拖著已經腫脹得有些笨重的身體,婁一龍被雷克拉著就跑在前面,他不解地問雷克要幹什麼。雷克說要找到那些吸血草籐。
婁一龍一聽,當時就明白了,雷克要把那些吸血草籐作為「銀針」,讓那些草籐來吸食自己身上的毒血。
恐怖的情景立刻在婁一龍的腦海裡出現,想像被吸血草籐裹滿全身,讓它們吸去自己的鮮血,那是什麼樣的場景,充滿血腥地蠶食,痛苦無奈地忍受,還要恰到好處地控制,被它們吸多了,必死無疑,被它們吸少了,起不到解毒的效果。
真是殘酷的現實,但是也只有這樣,如果採用割破皮膚放血的做法,起不到很好的效果,那麼只能「死馬當活馬醫了」,是死是活,試試無妨,總比這樣活活漲死要好得多,這簡直勝過「刮骨療毒」啊。
不知道近處還有沒有那種吸血草籐,最好能碰到,否則要跑兩個小時的路程,才能到達昨天那些吸血草籐的棲息之地,按照這樣的身體條件,還未等跑到,可能就堅持不住倒在地上。
由於昨天是邊開路,邊前行,所以他們走得很慢,一個小時也就兩公里左右的路程,他們用了五個小時最多走出十公里。
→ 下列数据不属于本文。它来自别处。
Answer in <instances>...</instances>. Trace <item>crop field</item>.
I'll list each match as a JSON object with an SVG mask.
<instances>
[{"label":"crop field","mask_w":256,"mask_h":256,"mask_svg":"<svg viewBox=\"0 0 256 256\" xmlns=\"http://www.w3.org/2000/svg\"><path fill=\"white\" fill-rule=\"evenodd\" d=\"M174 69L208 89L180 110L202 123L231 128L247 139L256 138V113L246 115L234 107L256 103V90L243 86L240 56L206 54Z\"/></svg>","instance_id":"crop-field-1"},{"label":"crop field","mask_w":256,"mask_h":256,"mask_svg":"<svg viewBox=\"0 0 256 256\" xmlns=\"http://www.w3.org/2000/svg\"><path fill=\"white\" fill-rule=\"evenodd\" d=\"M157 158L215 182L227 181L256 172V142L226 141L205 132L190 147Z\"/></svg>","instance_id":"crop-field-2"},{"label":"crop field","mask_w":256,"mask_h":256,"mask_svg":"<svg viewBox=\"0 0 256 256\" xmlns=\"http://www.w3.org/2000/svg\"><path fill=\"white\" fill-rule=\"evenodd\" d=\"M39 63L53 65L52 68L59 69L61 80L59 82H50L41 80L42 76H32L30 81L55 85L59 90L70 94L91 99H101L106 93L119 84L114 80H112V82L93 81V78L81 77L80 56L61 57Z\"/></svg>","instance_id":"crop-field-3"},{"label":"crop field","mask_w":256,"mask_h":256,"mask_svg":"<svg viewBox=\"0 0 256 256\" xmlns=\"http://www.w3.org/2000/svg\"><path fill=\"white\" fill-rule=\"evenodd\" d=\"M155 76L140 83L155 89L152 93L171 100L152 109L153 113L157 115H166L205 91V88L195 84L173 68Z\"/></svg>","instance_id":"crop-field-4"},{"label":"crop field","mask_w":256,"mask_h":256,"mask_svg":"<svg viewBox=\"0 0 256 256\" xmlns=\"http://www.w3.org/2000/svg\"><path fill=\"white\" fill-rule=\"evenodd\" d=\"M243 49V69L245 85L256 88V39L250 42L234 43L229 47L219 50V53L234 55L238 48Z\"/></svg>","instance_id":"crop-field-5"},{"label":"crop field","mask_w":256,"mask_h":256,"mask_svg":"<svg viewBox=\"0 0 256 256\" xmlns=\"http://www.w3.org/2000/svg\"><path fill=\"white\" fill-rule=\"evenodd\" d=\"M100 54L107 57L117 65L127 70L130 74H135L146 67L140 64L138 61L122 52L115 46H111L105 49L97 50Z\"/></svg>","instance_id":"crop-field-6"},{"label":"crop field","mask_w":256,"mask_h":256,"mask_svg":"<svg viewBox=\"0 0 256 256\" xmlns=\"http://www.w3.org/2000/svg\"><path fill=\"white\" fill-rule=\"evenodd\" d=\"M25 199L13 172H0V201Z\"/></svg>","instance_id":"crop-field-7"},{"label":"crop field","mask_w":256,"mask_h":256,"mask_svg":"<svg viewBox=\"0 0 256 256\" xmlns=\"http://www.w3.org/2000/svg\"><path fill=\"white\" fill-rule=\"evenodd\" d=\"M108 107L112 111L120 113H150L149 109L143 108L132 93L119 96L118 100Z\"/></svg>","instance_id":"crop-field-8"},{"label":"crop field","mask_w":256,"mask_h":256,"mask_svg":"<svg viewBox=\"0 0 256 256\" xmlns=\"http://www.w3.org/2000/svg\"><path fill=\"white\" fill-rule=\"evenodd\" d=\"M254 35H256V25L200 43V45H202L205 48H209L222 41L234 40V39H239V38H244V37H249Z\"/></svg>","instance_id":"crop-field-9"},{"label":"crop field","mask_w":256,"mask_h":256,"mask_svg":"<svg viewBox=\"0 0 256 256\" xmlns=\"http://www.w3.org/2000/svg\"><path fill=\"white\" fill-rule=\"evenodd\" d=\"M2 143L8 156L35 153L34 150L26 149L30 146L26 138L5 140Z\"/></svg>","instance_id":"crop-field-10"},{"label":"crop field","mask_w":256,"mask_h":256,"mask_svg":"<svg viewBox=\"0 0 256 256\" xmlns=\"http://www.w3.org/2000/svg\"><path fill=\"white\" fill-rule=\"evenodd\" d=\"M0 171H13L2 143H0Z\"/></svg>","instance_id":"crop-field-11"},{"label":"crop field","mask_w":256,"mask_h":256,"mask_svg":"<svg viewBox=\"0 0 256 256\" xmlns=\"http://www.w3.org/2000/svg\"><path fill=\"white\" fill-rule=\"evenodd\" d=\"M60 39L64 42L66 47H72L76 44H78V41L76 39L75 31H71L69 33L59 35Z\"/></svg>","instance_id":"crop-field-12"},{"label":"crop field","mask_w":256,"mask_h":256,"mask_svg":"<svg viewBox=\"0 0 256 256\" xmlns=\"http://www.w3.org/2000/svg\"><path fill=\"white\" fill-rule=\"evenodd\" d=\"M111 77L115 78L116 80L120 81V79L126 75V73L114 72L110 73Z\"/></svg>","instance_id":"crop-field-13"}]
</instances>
現在是按照昨天的劈路痕跡向回跑,道路比昨天暢通,速度也提高了兩倍以上。
雷克和婁一龍拖著沉重的身體奮力奔跑在叢林之中,將近兩個小時的時候,他倆已經揮汗如雨,頭昏眼花,四肢無力,紛紛摔倒在地,倒在地上依然沒有停止,利用一點點微弱的殘餘之力,手腳並用,向前爬行。